Collaborative activities are an important aspect of the Paddy Rice Research Group.
Mitigation in Irrigated Rice Systems in Asia (MIRSA) project
The MIRSA project focuses on greenhouse gas mitigation in irrigated rice paddies in South-East Asia. Simultaneous experimental field trials were initiated in Sept 2013 in Jakenan (Indonesia), Nueva Ecija (Philippines), Prachin Buri (Thailand), and Hue (Vietnam), and continued for 6 seasons (3 years) to assess the site-specific feasibility of alternate wetting and drying (AWD) as a mitigation option for CH4 and N2O emissions from irrigated rice fields. The study aimed to develop standardised protocols on the effective implementation of alternate wetting and drying at multiple locations in South-East Asia to achieve the emission reduction target of 30% relative to the conventional water management, and to acquire a generalised scientific knowledge about the influence of alternate wetting and drying on GHG emissions reduction. The results have shown the effectiveness of alternate wetting and drying to reduce CH4 and N2O emissions.
Project details
The MIRSA project tests three different types of practice:
- Continuous flooding (used as the reference practice)
- Safe alternate wetting and drying: naturally drained until the surface water table reaches -15cm, then irrigated
- Site-specific alternate wetting and drying: based on scientific experience of each monitoring site (ie, this can differ in the practice among sites)

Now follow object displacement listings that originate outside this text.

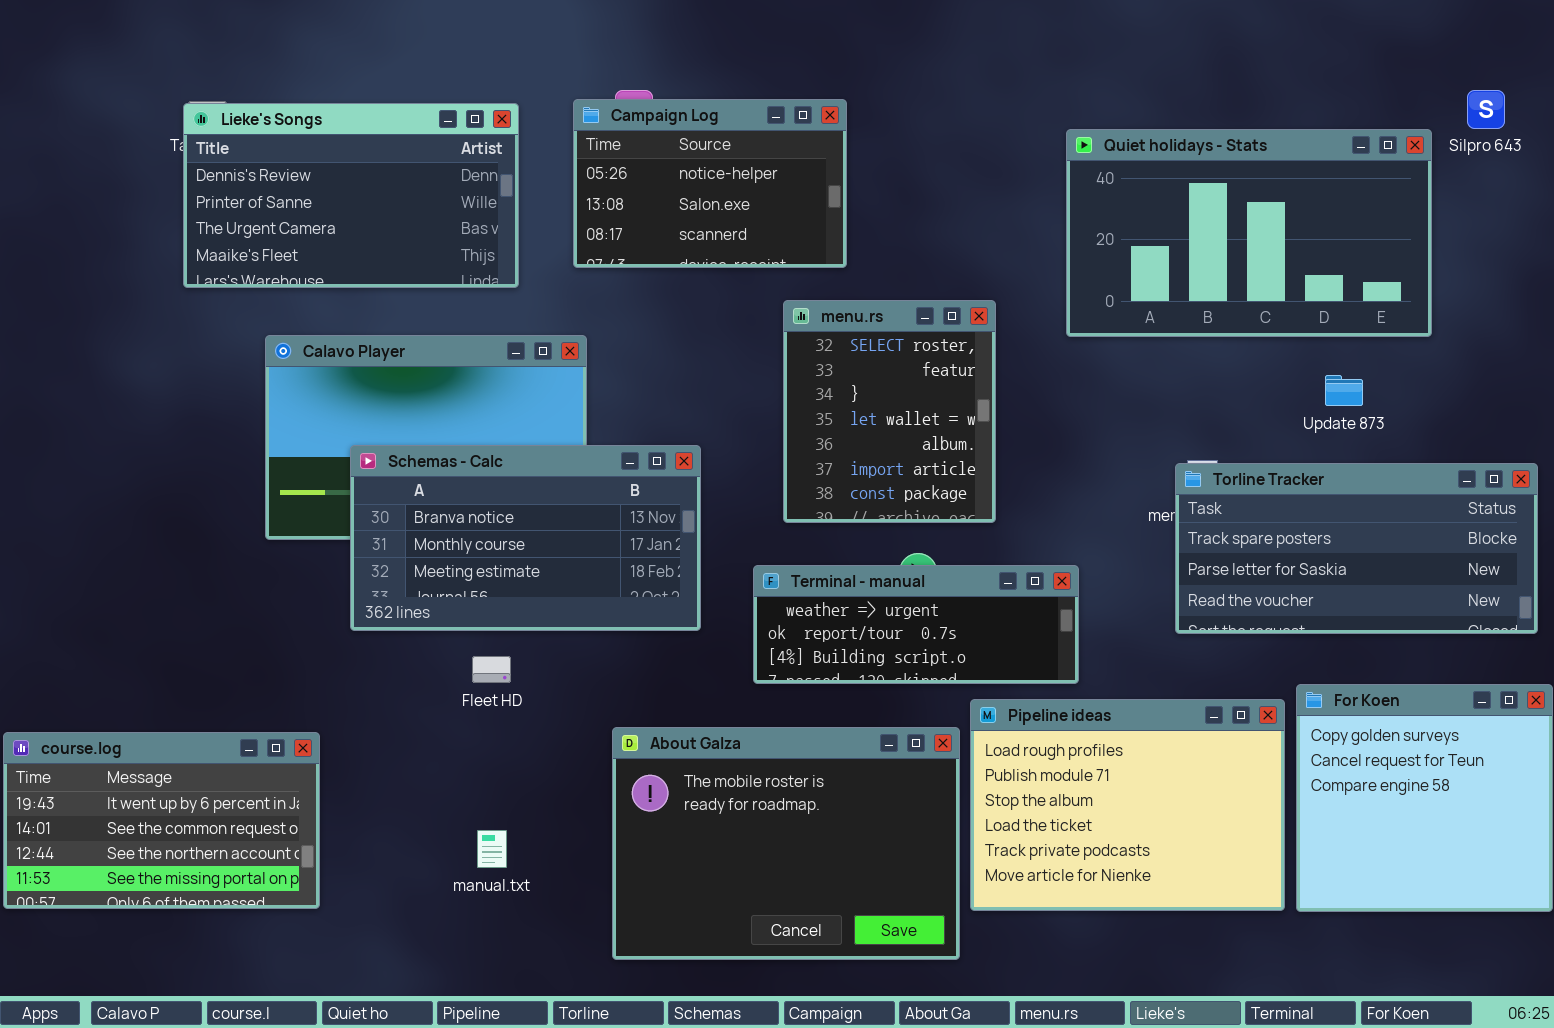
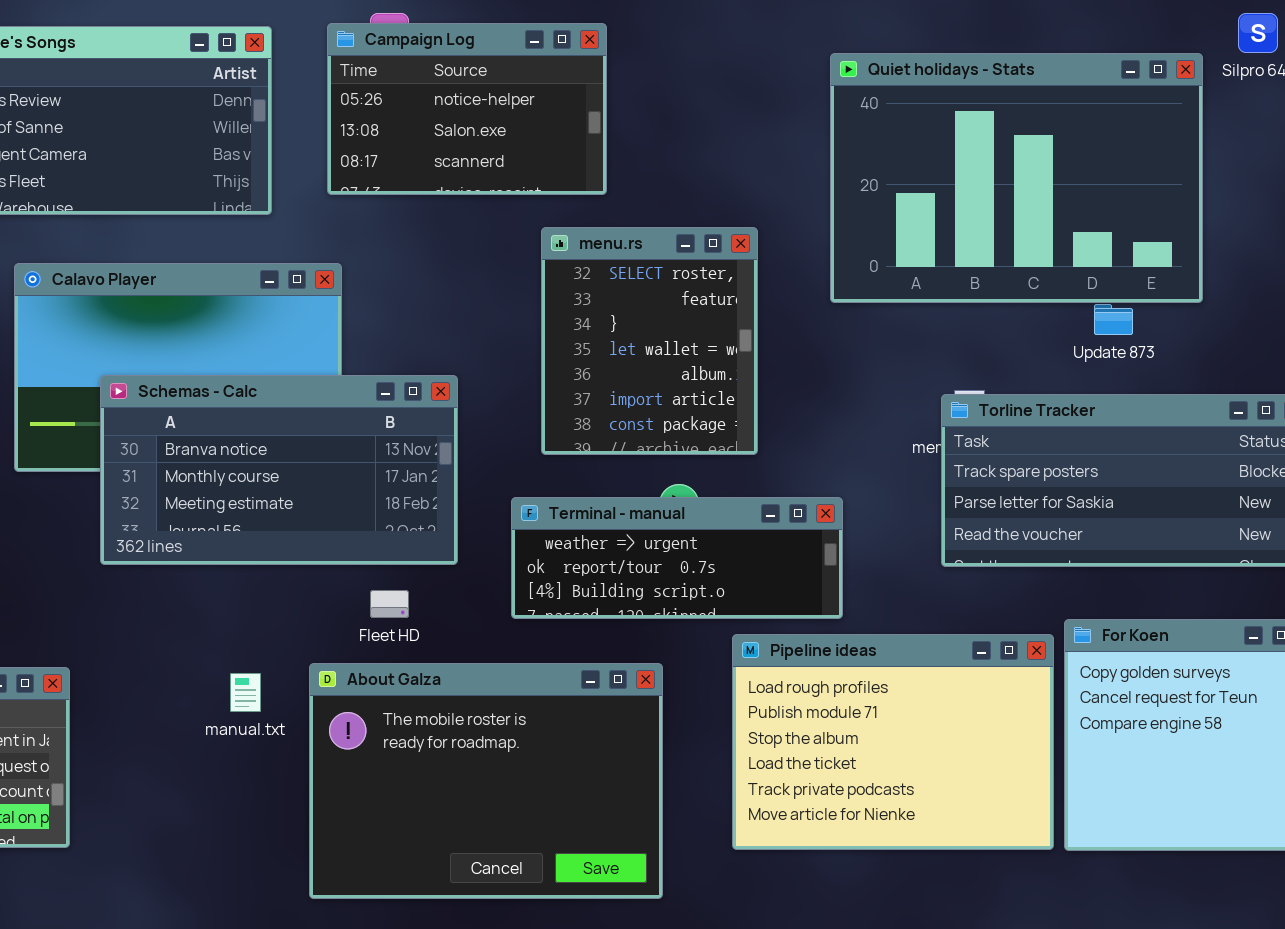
Quiet holidays - Stats: [1066,129,1432,337] -> [830,53,1203,303], resized
Fleet HD: [472,656,511,683] -> [370,590,409,618], moved
About Galza: [612,727,960,960] -> [309,663,663,899], moved
manual.txt: [477,830,507,868] -> [230,673,261,712], moved

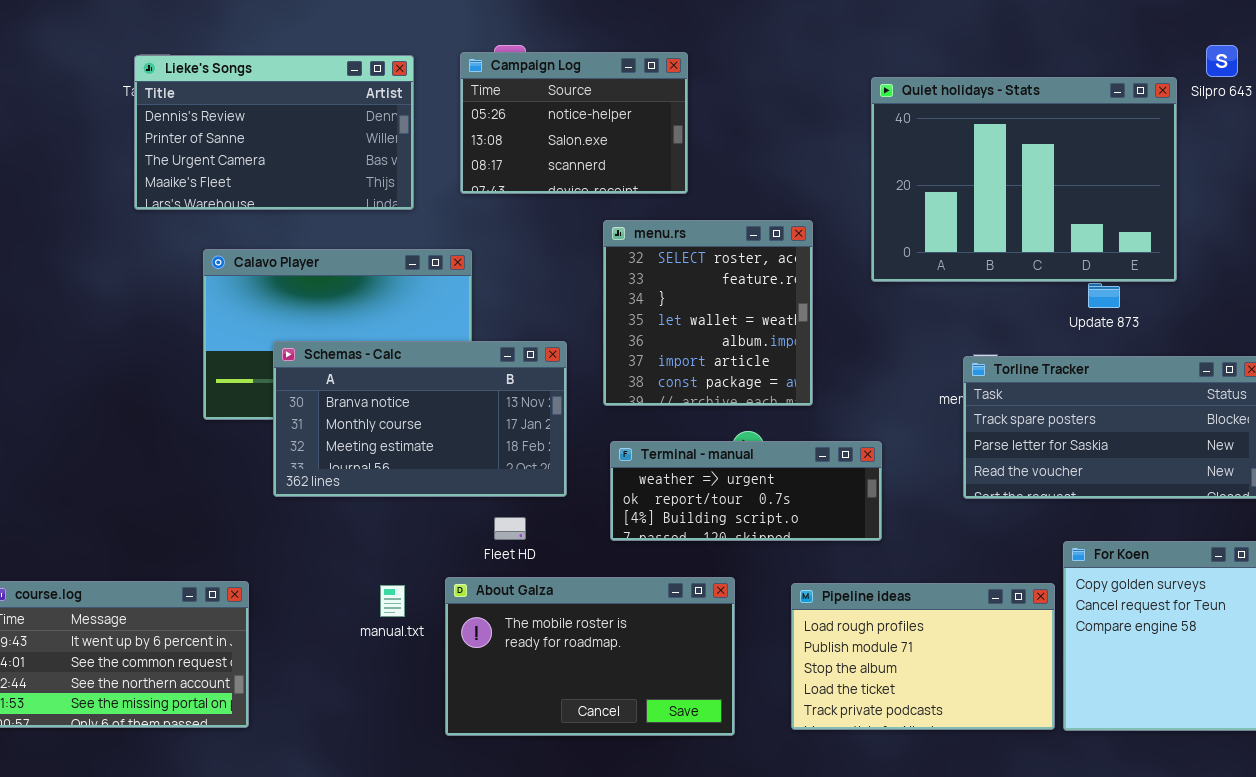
menu.rs: [541,227,758,455] -> [603,220,813,406], resized
Pipeline ideas: [732,634,1054,850] -> [791,583,1055,730], resized
About Galza: [309,663,663,899] -> [445,577,735,736], resized

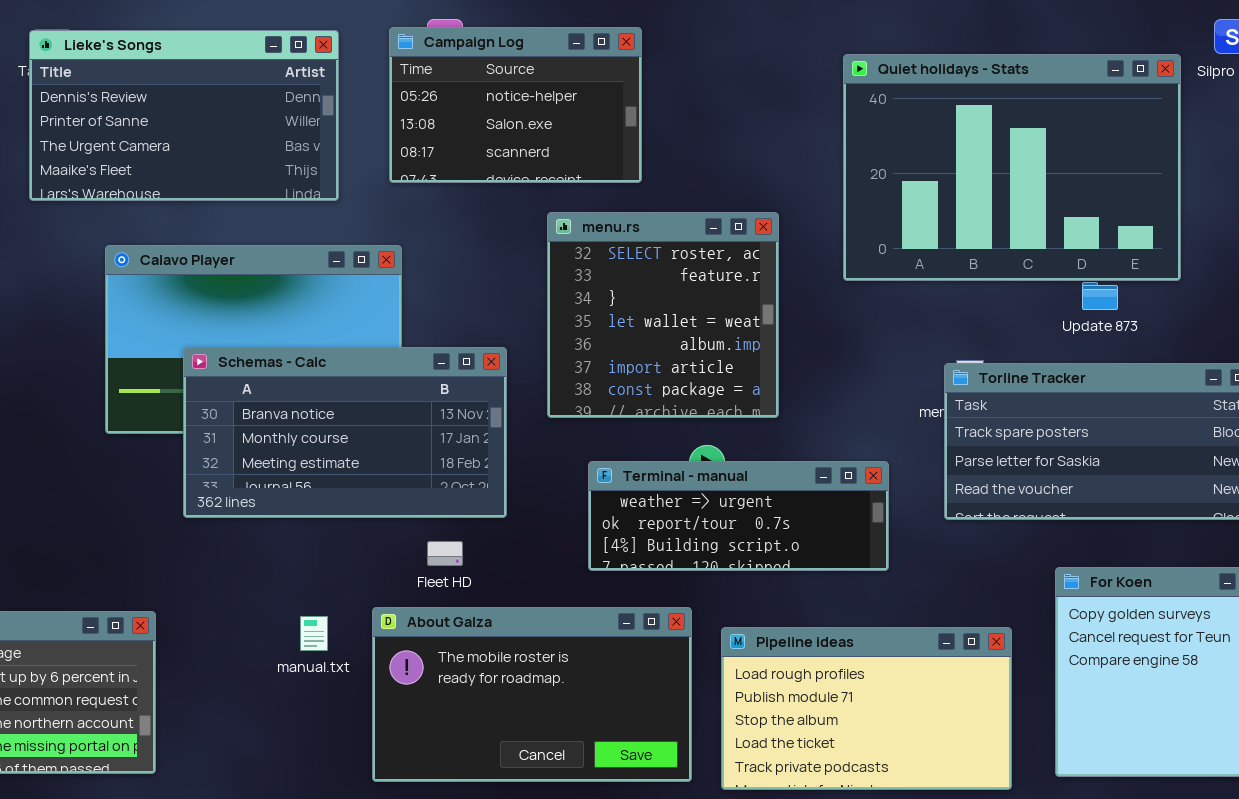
Terminal - manual: [610,441,882,541] -> [588,461,889,571], moved
Pipeline ideas: [791,583,1055,730] -> [721,627,1012,790], moved

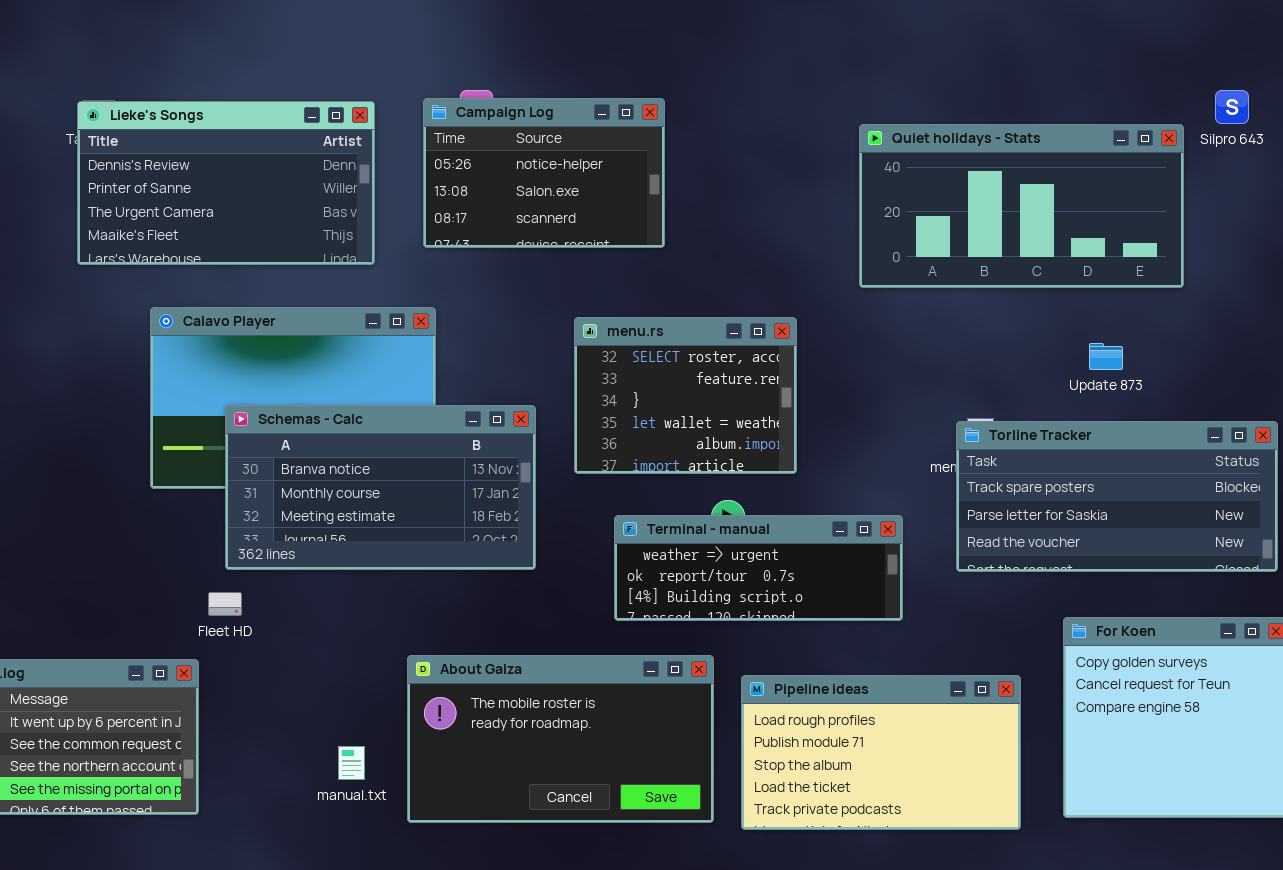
Quiet holidays - Stats: [843,54,1181,281] -> [859,124,1184,288], resized
menu.rs: [547,212,779,418] -> [574,317,797,474], resized
Fleet HD: [427,541,463,566] -> [208,592,242,616], moved
manual.txt: [300,616,328,651] -> [338,746,365,780], moved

Each site was comparing safe AWD (drainage to 15cm below soil surface) and a site specific practice, alongside a continuously flooded field; although it
was noted that AWD was not able to be practice the sites from Thailand and the Philippines as high rainfall meant that the sites were never able to drain.

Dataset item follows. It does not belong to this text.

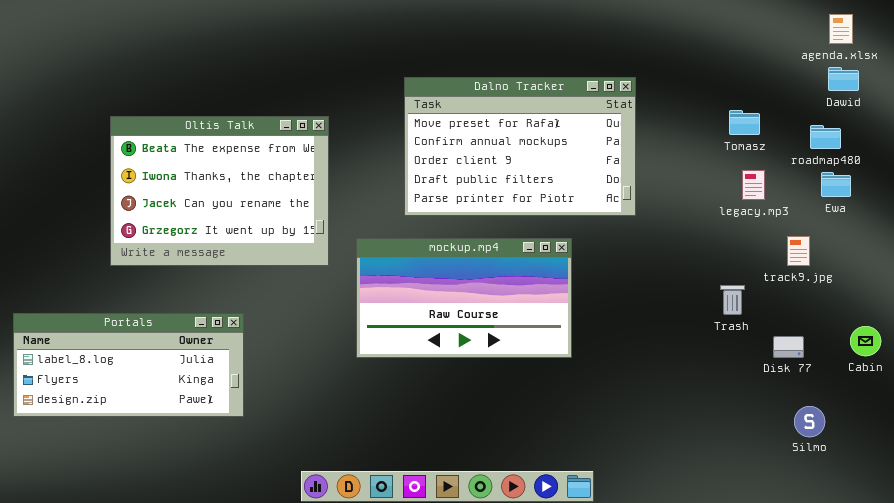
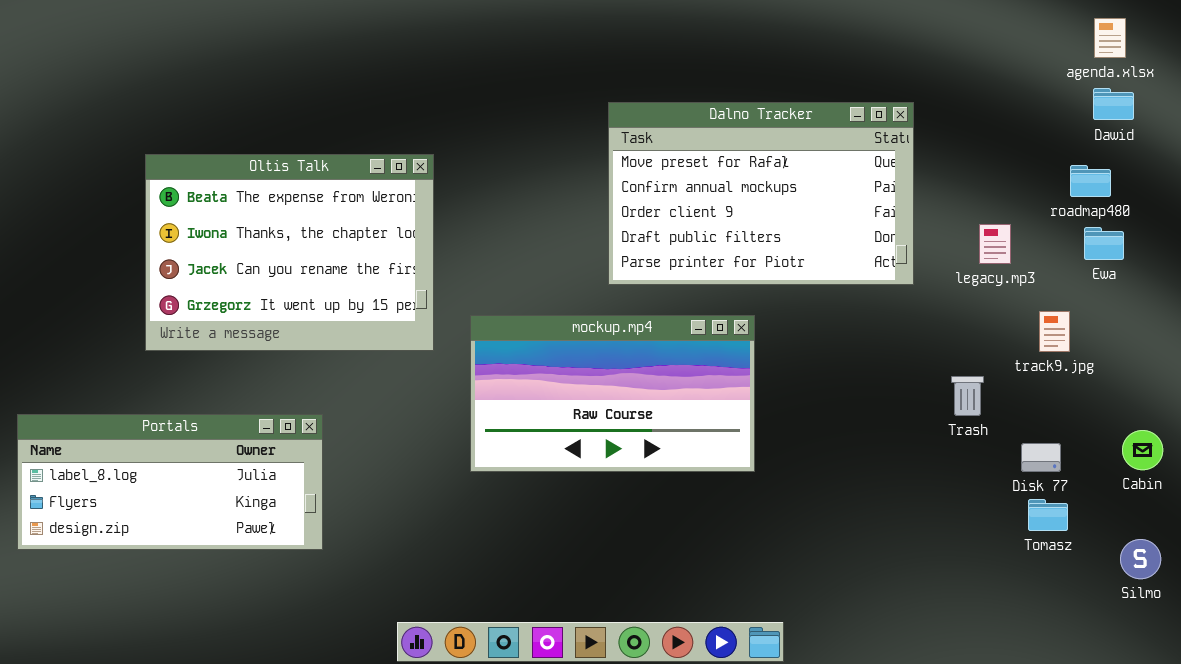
Dalno Tracker: [404,77,636,216] -> [608,102,914,285], moved
Tomasz: [729,110,760,135] -> [1028,499,1068,531], moved
Silmo: [794,406,825,437] -> [1120,539,1161,579], moved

The average methane emissions from all sites (based on the site specific option) were found to be slightly higher than the default emissions factor provided by the IPCC, although not significantly higher. The sites that were able to practice AWD found that they were able to reduce water use and maintain the same yield as well as reduce methane emissions. A reduction in methane emissions was not always seen at the site where heavy rainfall prevented soils drying during a drainage event.